I’ll try (but will probably fail) to keep it simple...
I had a friend at school, Kate (NHRN). We were in the same school year, but she was one of the oldest and I was one of the youngest. She was very keen to grow up quickly - out clubbing at 15 etc. - and essentially thought I was a bit wet for not doing the same. She always thought she was more mature than everyone else, and as such always knew best.
She could also be VERY blunt when she thought she was right and you were wrong. One of these many occasions led us to fall out about two months before we did our GCSEs. Despite her much-vaunted maturity and insistence that she wouldn’t be staying on for sixth form to be treated like a child - and her ‘honest’ admission that she probably wouldn’t bother keeping in touch with people - she actually did stay on, while ironically, I left to do my A Levels at college. As such, we never really made up. I did run into her a couple of times a few years later and we made small talk, and we became friends on Facebook years later, but were never actively in touch.
I didn’t see her again until a school reunion a few years ago. This time we actually did talk about the past properly and made things up. I honestly thought I’d probably never see her again, but a few weeks later, Lucy, who’d organised the reunion, messaged a few of us to say how much she’d enjoyed it and did we fancy another night. We’ve done it a few times now, irregularly due to distance, but it’s always fun.
Kate told us at one of the meet-ups that she’d been having relationship problems, before announcing a split on Facebook a few weeks later.
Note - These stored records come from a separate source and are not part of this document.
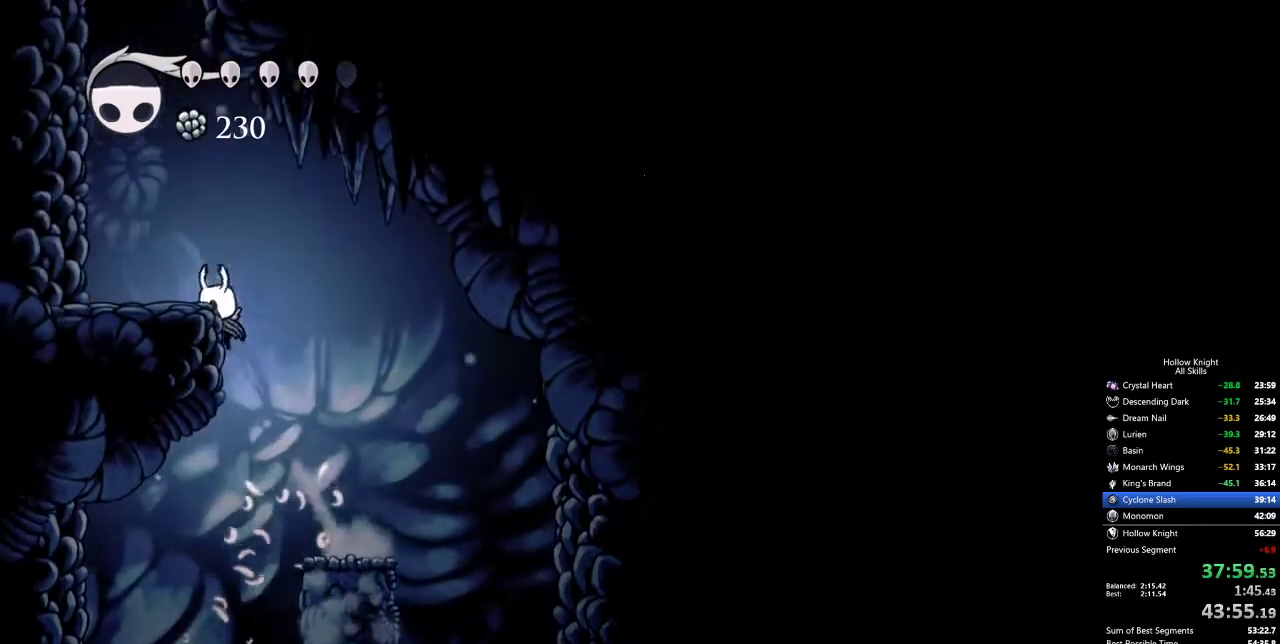
{"keys": ["jump"], "events": [[34, "jump", "up"], [84, "jump", "down"], [367, "jump", "up"], [417, "jump", "down"], [500, "left", "up"]]}
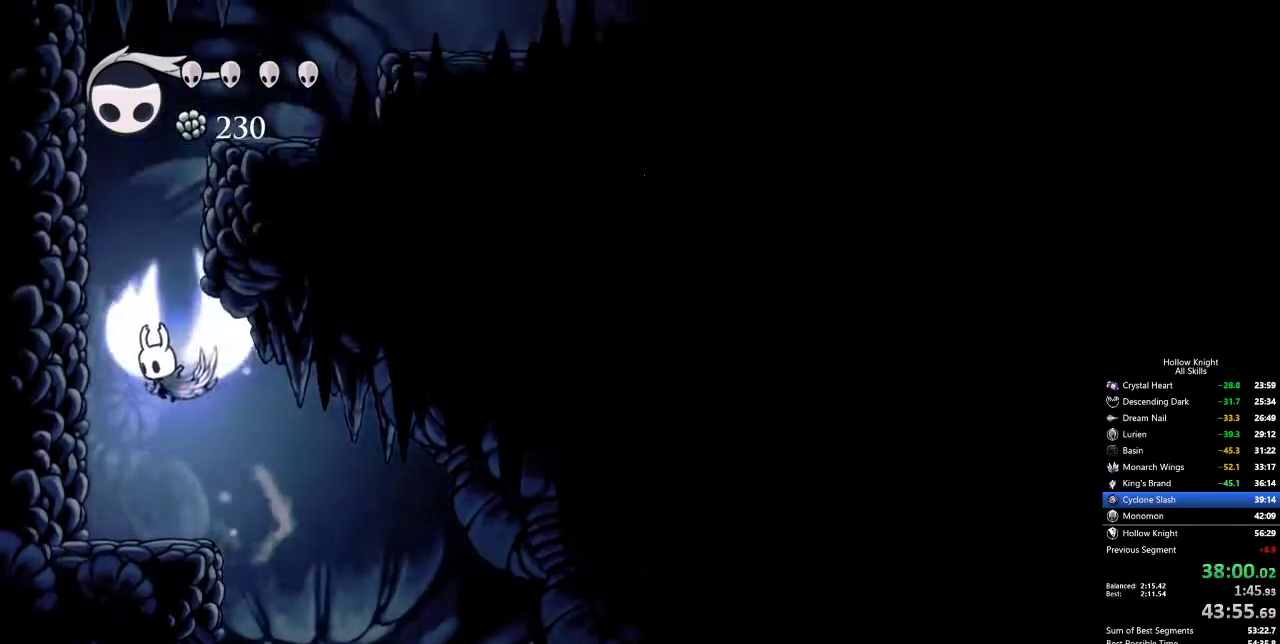
{"keys": ["jump", "right"], "events": [[100, "right", "down"], [284, "jump", "up"], [334, "jump", "down"]]}
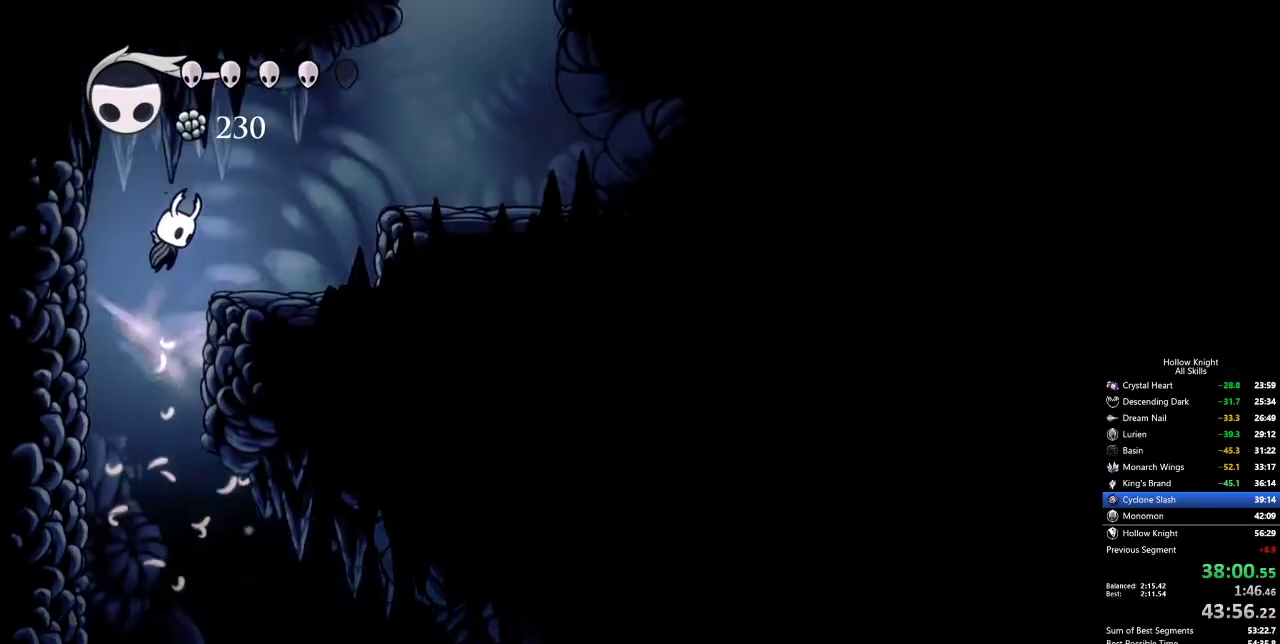
{"keys": ["jump", "right"], "events": [[150, "dash", "down"], [200, "jump", "up"], [350, "dash", "up"], [384, "jump", "down"]]}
As we both live in London (not our home town), I’d messaged her to say I was sorry to hear her news and did she fancy a drink. She said thanks, it was still a bit raw at the moment, but she’d be in touch. It never happened. A while afterwards, I added her to a group chat about my birthday drinks and she left it without a word. Fair enough if she doesn’t want to go, but it takes seconds to type ‘Sorry, can’t make it - have fun!’
We’ve had group meets since, but to be honest, her attitude has taken the shine off them. I met Lucy and a couple of the others once without her when I was back home, and they were all asking how Kate was. I felt a fool saying ‘No idea’. But it’s not just that. Maybe I’m looking for issues now, but I’ve noticed a lot of what she puts on Facebook is quite judgemental and ‘I know best’. At one of our meets, she told one of our friends that she ‘needs to start dressing like a grown-up’ - more of her famous honesty. I’m starting to feel like all the reasons I’d had enough of her at 15 are still there all these years later.
Now that COVID restrictions are ending, Lucy has been messaging trying to find a date for us all to meet again. As much as I’d like to see her and the others, I don’t know if I can be arsed with a night of The Kate Show. I could easily combine it with a trip home, but why travel 100 miles to devote time to someone who doesn’t bother with me when we’re a Tube ride apart? AIBU to make my excuses and try to meet the others another time?